Embodiment 17. The method according to any prior embodiment, further including maintaining an amount of fluid uphole of the VACS during run-in with a fluid loss valve.
Embodiment 18. The method according to any prior embodiment, further comprising: applying pressure to the amount of fluid to open the fluid loss valve.
Embodiment 19. The method according to any prior embodiment, further comprising: dropping a ball onto the fluid loss valve.
Embodiment 20. The method according to any prior embodiment, further comprising: applying pressure to the ball causing a shear element to fail allowing the fluid loss valve to open and drain the amount of fluid into the wellbore.

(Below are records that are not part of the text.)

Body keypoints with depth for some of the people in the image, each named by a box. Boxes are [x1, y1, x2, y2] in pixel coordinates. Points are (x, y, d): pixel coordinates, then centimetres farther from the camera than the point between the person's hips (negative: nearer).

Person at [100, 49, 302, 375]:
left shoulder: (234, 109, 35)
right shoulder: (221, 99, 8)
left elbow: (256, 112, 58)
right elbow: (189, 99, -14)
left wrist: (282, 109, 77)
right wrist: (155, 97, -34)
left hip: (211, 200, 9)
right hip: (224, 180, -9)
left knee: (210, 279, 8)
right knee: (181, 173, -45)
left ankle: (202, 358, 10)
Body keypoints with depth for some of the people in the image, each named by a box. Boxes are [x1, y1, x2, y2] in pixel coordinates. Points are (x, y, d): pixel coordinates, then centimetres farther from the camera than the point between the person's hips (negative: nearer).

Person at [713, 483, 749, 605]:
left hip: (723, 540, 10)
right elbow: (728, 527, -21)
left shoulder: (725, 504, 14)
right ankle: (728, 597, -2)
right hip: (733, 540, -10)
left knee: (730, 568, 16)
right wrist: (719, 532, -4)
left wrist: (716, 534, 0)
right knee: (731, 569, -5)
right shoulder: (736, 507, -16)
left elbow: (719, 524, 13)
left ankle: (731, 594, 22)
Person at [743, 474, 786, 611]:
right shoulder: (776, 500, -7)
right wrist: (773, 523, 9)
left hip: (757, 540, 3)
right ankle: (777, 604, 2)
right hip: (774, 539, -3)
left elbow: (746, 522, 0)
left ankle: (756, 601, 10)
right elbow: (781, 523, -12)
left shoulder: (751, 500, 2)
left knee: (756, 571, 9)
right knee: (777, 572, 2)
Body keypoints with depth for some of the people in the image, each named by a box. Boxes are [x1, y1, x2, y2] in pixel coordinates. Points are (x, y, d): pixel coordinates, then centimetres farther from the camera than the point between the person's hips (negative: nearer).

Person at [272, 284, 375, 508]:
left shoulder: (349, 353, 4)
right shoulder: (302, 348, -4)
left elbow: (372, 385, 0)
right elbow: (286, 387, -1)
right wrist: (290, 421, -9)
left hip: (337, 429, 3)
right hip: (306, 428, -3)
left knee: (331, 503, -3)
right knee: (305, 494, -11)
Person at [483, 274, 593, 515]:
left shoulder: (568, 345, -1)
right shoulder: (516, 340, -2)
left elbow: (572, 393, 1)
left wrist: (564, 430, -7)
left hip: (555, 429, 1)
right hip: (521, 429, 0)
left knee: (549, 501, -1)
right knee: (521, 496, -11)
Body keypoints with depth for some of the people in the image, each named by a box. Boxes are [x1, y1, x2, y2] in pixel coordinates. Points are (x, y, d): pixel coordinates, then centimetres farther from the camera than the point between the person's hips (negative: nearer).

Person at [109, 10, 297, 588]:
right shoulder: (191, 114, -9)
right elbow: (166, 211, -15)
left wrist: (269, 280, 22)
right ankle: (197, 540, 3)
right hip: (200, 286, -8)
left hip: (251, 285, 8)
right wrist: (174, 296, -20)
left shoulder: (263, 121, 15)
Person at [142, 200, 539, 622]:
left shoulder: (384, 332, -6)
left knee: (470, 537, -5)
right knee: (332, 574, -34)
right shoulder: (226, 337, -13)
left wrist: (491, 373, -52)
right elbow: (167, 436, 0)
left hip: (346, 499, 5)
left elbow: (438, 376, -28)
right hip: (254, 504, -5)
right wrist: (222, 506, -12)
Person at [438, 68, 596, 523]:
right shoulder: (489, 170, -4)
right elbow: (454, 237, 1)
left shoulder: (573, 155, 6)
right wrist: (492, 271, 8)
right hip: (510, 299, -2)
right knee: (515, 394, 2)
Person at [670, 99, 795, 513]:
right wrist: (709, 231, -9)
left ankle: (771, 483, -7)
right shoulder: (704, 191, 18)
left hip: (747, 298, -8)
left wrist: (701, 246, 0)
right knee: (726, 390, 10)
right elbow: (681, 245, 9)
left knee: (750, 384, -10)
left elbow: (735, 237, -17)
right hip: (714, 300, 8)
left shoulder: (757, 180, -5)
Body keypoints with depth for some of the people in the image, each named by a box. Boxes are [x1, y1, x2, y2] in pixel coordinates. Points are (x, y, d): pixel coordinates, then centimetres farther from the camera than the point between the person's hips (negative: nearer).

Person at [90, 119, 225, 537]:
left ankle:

The use of the terms “a” and “an” and “the” and similar referents in the context of describing the invention (especially in the context of the following claims) are to be construed to cover both the singular and the plural, unless otherwise indicated herein or clearly contradicted by context. Further, it should be noted that the terms “first,” “second,” and the like herein do not denote any order, quantity, or importance, but rather are used to distinguish one element from another.
The terms “about” and “substantially” are intended to include the degree of error associated with measurement of the particular quantity based upon the equipment available at the time of filing the application. For example, “about” and/or “substantially” can include a range of ±8% or 5%, or 2% of a given value.

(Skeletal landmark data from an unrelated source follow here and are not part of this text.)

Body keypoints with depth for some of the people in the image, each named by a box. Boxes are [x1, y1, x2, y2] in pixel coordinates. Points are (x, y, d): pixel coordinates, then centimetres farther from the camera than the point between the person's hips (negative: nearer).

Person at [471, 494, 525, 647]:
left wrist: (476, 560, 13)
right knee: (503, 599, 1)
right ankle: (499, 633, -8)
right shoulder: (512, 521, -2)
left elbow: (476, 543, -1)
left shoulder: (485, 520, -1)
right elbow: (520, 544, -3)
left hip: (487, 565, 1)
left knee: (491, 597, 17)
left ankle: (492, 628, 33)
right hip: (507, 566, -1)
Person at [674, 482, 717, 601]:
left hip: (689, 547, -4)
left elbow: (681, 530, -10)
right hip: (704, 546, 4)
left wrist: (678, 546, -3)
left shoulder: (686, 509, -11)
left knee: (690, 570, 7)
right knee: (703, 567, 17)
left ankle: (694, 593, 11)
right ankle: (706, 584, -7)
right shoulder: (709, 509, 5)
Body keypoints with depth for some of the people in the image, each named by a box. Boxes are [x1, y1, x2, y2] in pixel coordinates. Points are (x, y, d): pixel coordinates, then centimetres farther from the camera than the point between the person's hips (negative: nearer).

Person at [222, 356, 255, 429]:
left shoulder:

The teachings of the present disclosure may be used in a variety of well operations. These operations may involve using one or more treatment agents to treat a formation, the fluids resident in a formation, a wellbore, and/or equipment in the wellbore, such as production tubing. The treatment agents may be in the form of liquids, gases, solids, semi-solids, and mixtures thereof. Illustrative treatment agents include, but are not limited to, fracturing fluids, acids, steam, water, brine, anti-corrosion agents, cement, permeability modifiers, drilling muds, emulsifiers, demulsifiers, tracers, flow improvers etc. Illustrative well operations include, but are not limited to, hydraulic fracturing, stimulation, tracer injection, cleaning, acidizing, steam injection, water flooding, cementing, etc.
While the invention has been described with reference to an exemplary embodiment or embodiments, it will be understood by those skilled in the art that various changes may be made and equivalents may be substituted for elements thereof without departing from the scope of the invention. In addition, many modifications may be made to adapt a particular situation or material to the teachings of the invention without departing from the essential scope thereof. Therefore, it is intended that the invention not be limited to the particular embodiment disclosed as the best mode contemplated for carrying out this invention, but that the invention will include all embodiments falling within the scope of the claims. Also, in the drawings and the description, there have been disclosed exemplary embodiments of the invention and, although specific terms may have been employed, they are unless otherwise stated used in a generic and descriptive sense only and not for purposes of limitation, the scope of the invention therefore not being so limited.